Questions
1. According to the passage on soft grippers, why are vision-based feedback and tracking of miniaturized soft robots impossible inside the human body?
2. Quote the passage on soft grippers word for word, everything from "Availability of data" down to "study (review article).".

-- Excerpt to read follows --

In addition, one of the most challenging points for stimuli-responsive soft grippers is the improvement of the response speed with the sensitivity feedback. The actuation of stimuli-responsive soft robots generally remains at a level of slow reactant behavior. Abnormal or nonlinear effects, such as sudden buckling or snapping of small-scale soft robots, are rarely explored. Another important challenging point is to develop soft grippers with tunable physical properties to delicately grip objects without damaging the gripper or the object itself. Many mechanical and/or physical modeling recently provided insights for understanding the shape morphing and stiffness of stimuli-responsive soft robots [8, 9, 61, 102, 106]. The shape change prediction by mechanical and/or chemical computational modeling of soft robots can facilitate the manufacture of soft robots possessing the proper softness to avoid target damage.
The precise navigation and transportation of soft grippers into target areas as well as the function of soft grippers is another big challenge, particularly, at deep in vivo locations for clinical drug delivery or biopsy. Since the human body is opaque, vision-based feedback and tracking of miniaturized soft robots are impossible. In order to overcome this limitation, recently, the ultrasound image feedbacks coupled gradient magnetic fields have been shown to be suitable for accurate control of the directionality of untethered soft robots for automated pick-and-place . However, in order to realize autonomous in vivo navigation and transportation model of untethered soft robots, various unexplored magnetic resonance, ultrasound, or even near-infrared radiation guidance systems have to be developed in animal models at the near future. In conclusion, the innovative hybrid of material selections and synthesis, 3D manufacturing methods, and precisely controllable operation systems have to be developed in parallel to realize the multifunctionality, multi-responsible sensitivity, and highly sensitive feedback of new prospective soft gripping robots.
Availability of data and materials
Data sharing is not applicable to this article as no datasets were generated during the current study (review article).

-- Excerpt to read concluded --
-- Record excerpts follows --

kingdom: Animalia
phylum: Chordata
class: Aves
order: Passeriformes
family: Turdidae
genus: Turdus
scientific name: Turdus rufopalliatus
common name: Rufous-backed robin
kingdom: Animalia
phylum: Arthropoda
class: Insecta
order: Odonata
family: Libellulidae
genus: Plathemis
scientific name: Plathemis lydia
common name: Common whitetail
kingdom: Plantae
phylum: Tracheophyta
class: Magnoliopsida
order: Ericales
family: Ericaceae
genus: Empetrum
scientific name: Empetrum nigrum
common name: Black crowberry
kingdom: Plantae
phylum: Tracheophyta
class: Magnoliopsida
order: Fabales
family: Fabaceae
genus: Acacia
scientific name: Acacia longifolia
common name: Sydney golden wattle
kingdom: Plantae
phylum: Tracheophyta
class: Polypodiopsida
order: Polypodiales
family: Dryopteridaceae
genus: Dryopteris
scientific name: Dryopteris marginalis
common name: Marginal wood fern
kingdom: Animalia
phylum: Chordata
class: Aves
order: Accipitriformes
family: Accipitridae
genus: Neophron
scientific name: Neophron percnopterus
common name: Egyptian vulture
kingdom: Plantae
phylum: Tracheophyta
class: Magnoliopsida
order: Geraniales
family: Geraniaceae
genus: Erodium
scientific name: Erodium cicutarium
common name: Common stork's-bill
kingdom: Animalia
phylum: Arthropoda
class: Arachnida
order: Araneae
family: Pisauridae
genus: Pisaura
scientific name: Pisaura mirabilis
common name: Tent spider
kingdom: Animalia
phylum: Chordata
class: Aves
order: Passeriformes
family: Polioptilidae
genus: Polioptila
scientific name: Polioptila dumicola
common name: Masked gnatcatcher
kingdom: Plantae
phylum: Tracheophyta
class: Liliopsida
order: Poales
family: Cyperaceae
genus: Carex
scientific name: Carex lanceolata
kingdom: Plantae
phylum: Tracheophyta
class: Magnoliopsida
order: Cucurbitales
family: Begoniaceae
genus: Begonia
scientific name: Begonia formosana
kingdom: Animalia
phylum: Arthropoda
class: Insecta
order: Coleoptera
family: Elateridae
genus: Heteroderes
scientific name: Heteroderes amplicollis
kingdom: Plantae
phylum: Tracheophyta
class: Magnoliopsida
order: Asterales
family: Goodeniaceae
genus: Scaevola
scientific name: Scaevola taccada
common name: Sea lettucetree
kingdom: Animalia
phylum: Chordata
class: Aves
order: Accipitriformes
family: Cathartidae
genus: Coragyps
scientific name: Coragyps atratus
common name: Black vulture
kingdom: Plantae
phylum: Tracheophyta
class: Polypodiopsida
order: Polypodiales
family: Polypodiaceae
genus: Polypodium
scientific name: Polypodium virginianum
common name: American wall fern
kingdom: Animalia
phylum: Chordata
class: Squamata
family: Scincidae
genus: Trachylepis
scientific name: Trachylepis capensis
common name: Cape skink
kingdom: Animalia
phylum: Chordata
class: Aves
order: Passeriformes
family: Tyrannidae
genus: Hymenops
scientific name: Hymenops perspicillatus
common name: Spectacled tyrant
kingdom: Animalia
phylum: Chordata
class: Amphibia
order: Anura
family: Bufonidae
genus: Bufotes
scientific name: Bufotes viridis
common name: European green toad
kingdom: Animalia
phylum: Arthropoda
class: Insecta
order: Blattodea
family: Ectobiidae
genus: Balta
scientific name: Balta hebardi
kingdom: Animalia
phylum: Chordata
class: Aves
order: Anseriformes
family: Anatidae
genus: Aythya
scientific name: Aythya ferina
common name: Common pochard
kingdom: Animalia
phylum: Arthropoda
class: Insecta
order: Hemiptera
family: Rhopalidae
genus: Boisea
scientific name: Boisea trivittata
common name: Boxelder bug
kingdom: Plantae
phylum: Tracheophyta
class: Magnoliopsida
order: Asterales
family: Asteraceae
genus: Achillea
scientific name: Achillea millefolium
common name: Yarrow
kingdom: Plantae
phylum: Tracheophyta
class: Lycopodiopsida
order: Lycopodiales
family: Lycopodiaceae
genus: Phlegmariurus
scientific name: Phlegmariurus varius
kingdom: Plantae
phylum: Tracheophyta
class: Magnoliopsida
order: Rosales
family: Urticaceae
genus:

-- Record excerpts concluded --

Task answers
1. The human body is opaque.

2.
Availability of data and materials
Data sharing is not applicable to this article as no datasets were generated during the current study (review article).